Question: Can we use Entrez IDs for GOSeq?
0
3.4 years ago by
Germany/Dresden/ CRTD - DZNE
Mehmet Ilyas Cosacak0 wrote:

Hi,

I have a microarray data that I would like to do GO analysis using GOSeq. However, I have ENTREZ gene ids. When I am trying to convert ENTREZ ids to ENSEMBL ids, I lose several of my genes from the universe, either because of 1:many mappings or no ENSEMBL ids. Is there a way to to use ENTREZ ids as names of the gene universe?

The data frame has also ENSEMBL transcript ids, Gene Name, REFSEQ ids but not ensembl IDs!!!.

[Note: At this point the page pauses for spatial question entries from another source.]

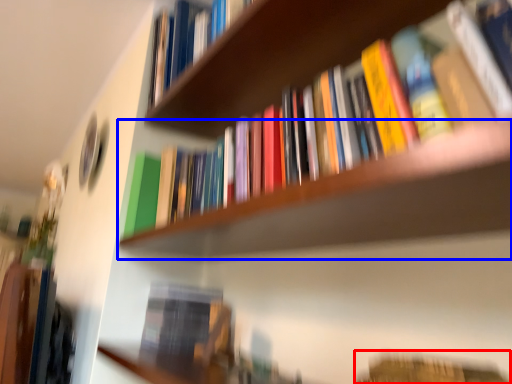
Question: Which point is further to the camera, book (highlighted by a red box) or shelf (highlighted by a blue box)?

Choices:
 (A) book
 (B) shelf

Answer: (A)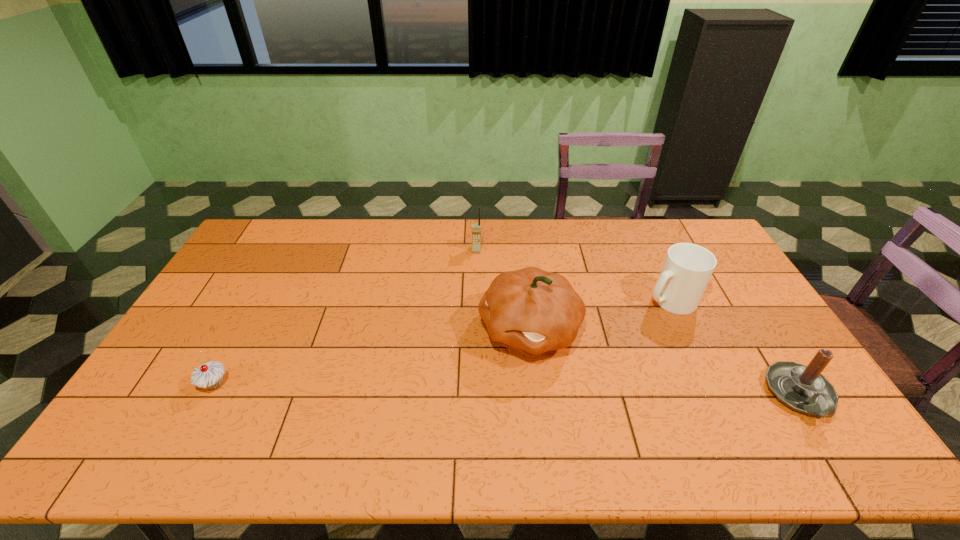
The image size is (960, 540). Find the location of `vacant space located on the front face of the tallest object`. vacant space located on the front face of the tallest object is located at coordinates click(x=429, y=401).

The width and height of the screenshot is (960, 540). I want to click on vacant space located on the front face of the tallest object, so click(478, 366).

I want to click on vacant space located 0.080m on the front face of the tallest object, so click(470, 372).

Identify the location of free location located on the front of the cellular telephone, where the keypad is located. (475, 264).

This screenshot has height=540, width=960. What are the coordinates of `free space located 0.080m on the front of the cellular telephone, where the keypad is located` in the screenshot? It's located at (475, 268).

At what (x,y) coordinates should I click in order to perform the action: click on vacant space situated 0.120m on the front of the cellular telephone, where the keypad is located. Please return your answer as a coordinate pair (x, y). Looking at the image, I should click on (474, 275).

This screenshot has height=540, width=960. Identify the location of object located in the far edge section of the desktop. pyautogui.click(x=476, y=227).

What are the coordinates of `cupcake that is at the near edge` in the screenshot? It's located at (210, 375).

At what (x,y) coordinates should I click in order to perform the action: click on candle that is at the near edge. Please return your answer as a coordinate pair (x, y). Looking at the image, I should click on (803, 388).

Locate an element on the screen. This screenshot has width=960, height=540. object positioned at the left edge is located at coordinates (210, 375).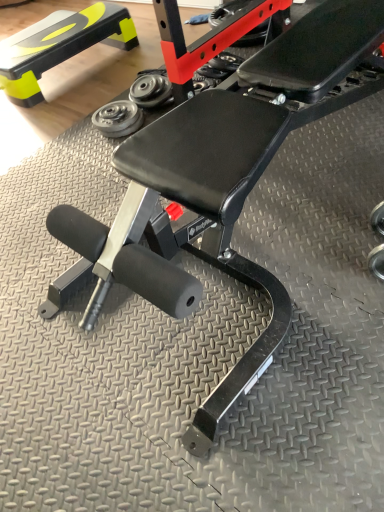
The width and height of the screenshot is (384, 512). In order to click on free space in front of matte black step at upper left in this screenshot , I will do `click(65, 111)`.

I tried all possible options below but non did work:

pwf <- nullp(uniGenes, "mm10", "ensGene",bias.data = lengthData)
pwf <- nullp(uniGenes, "mm10", "ensGene")
pwf <- nullp(uniGenes, "mm10", "knownGene",bias.data = lengthData)
pwf <- nullp(uniGenes, "mm10", "knownGene")

best,

ilyas.

modified 3.4 years ago by James W. MacDonald51k • written 3.4 years ago by Mehmet Ilyas Cosacak0
Answer: Can we use Entrez IDs for GOSeq?
1
3.4 years ago by
United States
James W. MacDonald51k wrote:

There is no length bias for microarray data, so there is no reason to use a package designed for RNA-Seq to do your GO analysis. You can use GOstats directly, as it requires Entrez Gene IDs anyway.

Hi James,

Thank you very much! That is a good point that I should always keep in mind! Thanks again.

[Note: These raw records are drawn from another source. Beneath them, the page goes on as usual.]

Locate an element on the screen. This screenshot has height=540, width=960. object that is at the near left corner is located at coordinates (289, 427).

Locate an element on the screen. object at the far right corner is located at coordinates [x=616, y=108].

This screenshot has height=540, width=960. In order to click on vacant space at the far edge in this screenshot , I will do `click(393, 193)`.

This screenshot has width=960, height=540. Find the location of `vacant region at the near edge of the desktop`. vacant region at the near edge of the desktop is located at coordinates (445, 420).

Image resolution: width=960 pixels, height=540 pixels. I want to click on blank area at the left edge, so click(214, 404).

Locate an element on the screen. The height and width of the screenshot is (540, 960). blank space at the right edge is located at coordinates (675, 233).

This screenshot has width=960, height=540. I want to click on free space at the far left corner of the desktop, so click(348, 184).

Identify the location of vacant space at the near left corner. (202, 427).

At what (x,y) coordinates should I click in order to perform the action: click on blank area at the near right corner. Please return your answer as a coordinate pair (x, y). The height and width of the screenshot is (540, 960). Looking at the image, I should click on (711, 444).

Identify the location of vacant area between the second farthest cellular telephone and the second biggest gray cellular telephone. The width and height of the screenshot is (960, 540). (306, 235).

However, I am trying to compare a microarray data with the RNA-Seq data that I have. I am trying to use the same gene ontology package to find which GOs are enriched or over represented. Moreover, the microarray data is from mouse and the RNA-Seq is from Danie rerio. I am trying to find common pathways, Gene enrichment. Do you have any suggestion for that? Especially, gene ontology package or any strategy?

best,

ilyas.

1

I can think of two ways you could do what you want. First is to do the GO analysis that you are proposing, and see what terms are over-represented in each experiment. Second would be to do some form of gene set testing on both experiments and look for consistent pathways. In other words, you could use something like romer from the limma package on both experiments (on a reasonable battery of gene sets - I am not sure all of the Broad sets are particularly useful) and then look for overlaps.